Previous ArticleNext Article

HIT Perspectives – September 2016

Using Health Information Technology to Improve Patient Engagement

By Paul Edge, Senior Consultant

Patient engagement has been on a lot of lips the past few years but has mostly been given lip service. While “patient engagement” solutions are increasing and expected to reach $34 billion in 2023, they have been met with tepid response from both providers and consumers — despite their promise to reduce costs and improve outcomes.

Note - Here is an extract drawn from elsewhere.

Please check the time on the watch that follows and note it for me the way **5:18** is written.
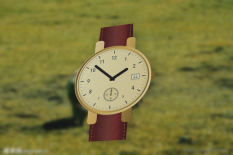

Part of the challenge is that the glitz of the technology is obscuring a very simple truth: patient engagement is really about connecting the right people at the appropriate moments. While we are still early in the consumer health information technology (health IT) life cycle, how can we use it to more actively engage patients? How can health IT improve their experiences and outcomes across the continuum of care?

Drivers for change. The need for taking patient engagement to the next level comes at an interesting convergence of legislation, patient demand, payment mechanisms and technological innovation. Drivers for change include:

  • Legislation. Patient engagement is a necessity for providers and vendors because of two laws.  The first, meaningful use (MU), required providers to provide a means for patients to access their health information, which meant that vendor offerings had to comply within certain time frames. Now patient engagement is a mandatory part of MIPS, the Merit-Based Incentive Payment System. Both programs were created to help spur adoption of health IT, cut costs, and improve quality of care and patient outcomes. Patient engagement is viewed as a key piece of those objectives and is one in its own right.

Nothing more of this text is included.